3. Retreat logistics
The design and conduct of the retreat can serve to set the stage for a serious discussion of needed department or unit changes to meet the challenge of the new environment.
Location
A different location than is usually used for department and unit staff meetings communicates that this is not a usual session. Off-campus locations are ideal; different locations on campus are possible. Often, organizations, companies, or other departments that the unit has connections with can offer their conference room for such a session. A representative could be invited to make a brief presentation about how they are repositioning as a result of the pandemic.
Attendees
Consideration should be given to including relevant non-unit personnel. This provides for additional points of view and an opportunity to build and strengthen relationships with important partner units. It also provides a communication channel to the institution that the department is addressing the realities of the present and future.
Agenda and agenda book
In advance of the retreat, the leader should develop an agenda outlining the topics to be discussed, the time frame to be followed, and roles and responsibilities and distribute it to participants. Additionally, the leader could compile and distribute an agenda book. Organized following the agenda, it might include relevant data sets, internal and external documents illuminating the issue to be discussed, and a suggested outline for the work product document.
Focus
A major challenge to the success of a realignment retreat is the tendency to avoid the matter at hand in favor of a less challenging conversation. Two strategies have proven helpful. First, begin the retreat with the acknowledgement that the pandemic has forced all to adapt, and it is difficult. A “once around the table” provides each participant with an opportunity to express their frustrations and concerns and raise other issues. It also models a retreat expectation that all participate. Then it’s on to work.

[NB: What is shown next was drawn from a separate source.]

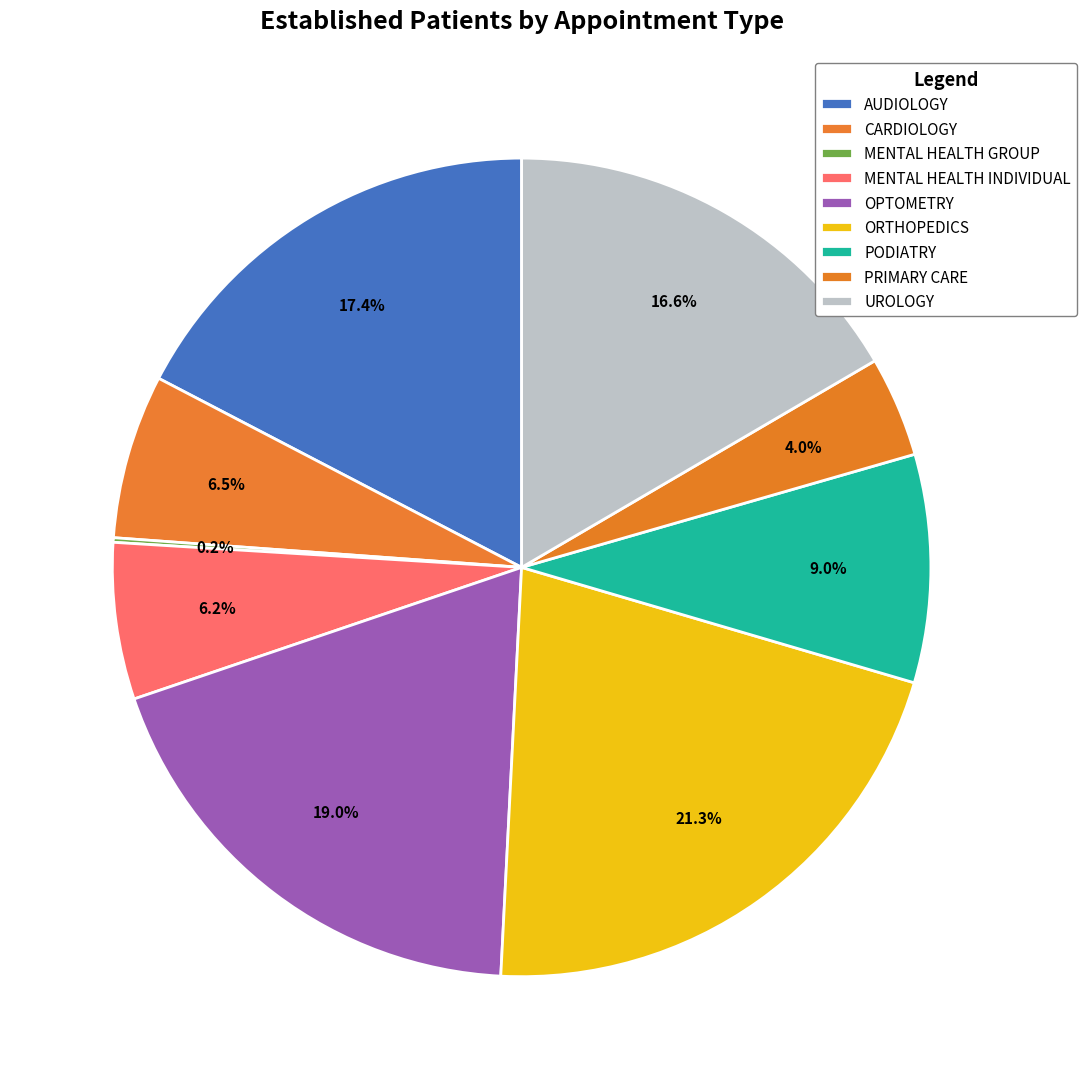

The CARDIOLOGY slice represents 6% of the pie. True or false?

True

Second, as items that are not directly related to the retreat agenda emerge, place them on a whiteboard or flip chart with the direction that they will be included in the next regular department staff meeting.
Checkpoint
Without a clear follow-up or “checkpoint” to assess retreat goals and paths forward, participants often become frustrated, even cynical about the leader’s intentions. An announced six-month checkpoint session is beneficial to ensure that goals are on the way to being met or in need of modification. It communicates that the retreat was not just an event but a session and plan that is of importance to the future of the department. On a personal level, it illustrates that the leader values the time and contributions of retreat participants.

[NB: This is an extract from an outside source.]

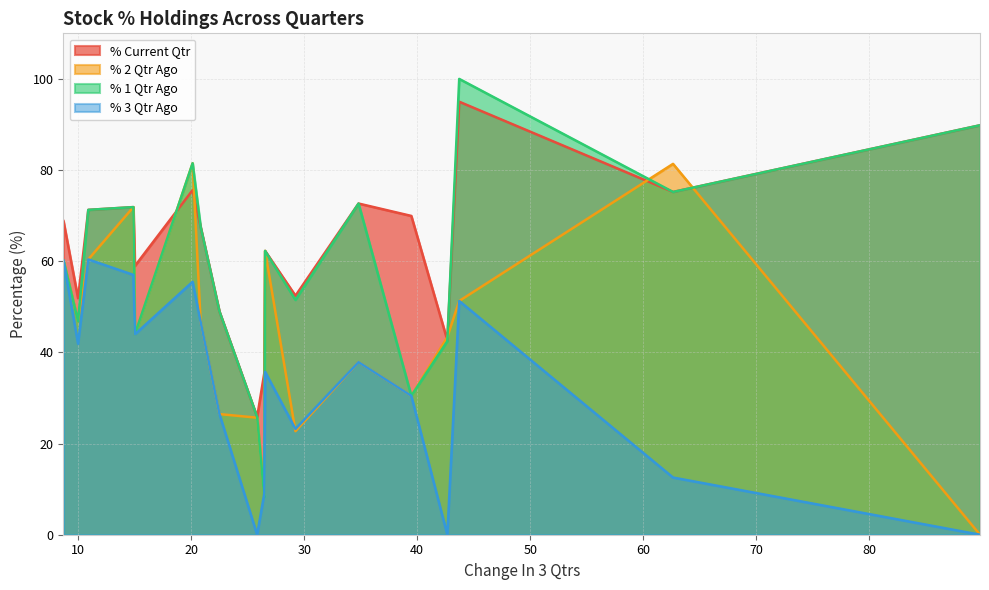

Which series has the largest range (max minus min)?

% 1 Qtr Ago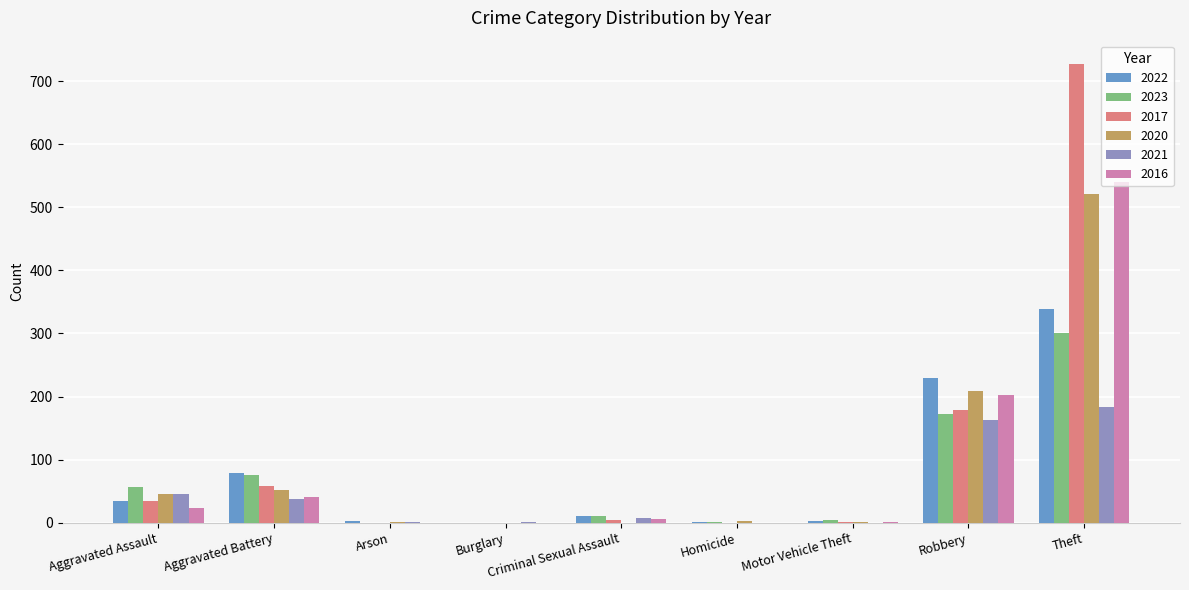

What is the average value of the 2017 series?

112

Academic leadership challenge
The pandemic has clearly affected every college and university. An academic leader who fails to understand and act in response to these new conditions does so at their peril. Most academic leaders accepted their leadership positions because they wanted an opportunity to make a difference. The times call for a critical reappraisal of departmental and unit functions and an appropriate response. This is the leadership challenge for the new semester.
Charles P. Ruch, PhD, is retired, having served over 40 years in academic leadership positions, including president of Boise State University and the South Dakota School of Mines and Technology.
Cathleen B. Ruch, EdD, is currently the director of student success at Lake Region State College in North Dakota.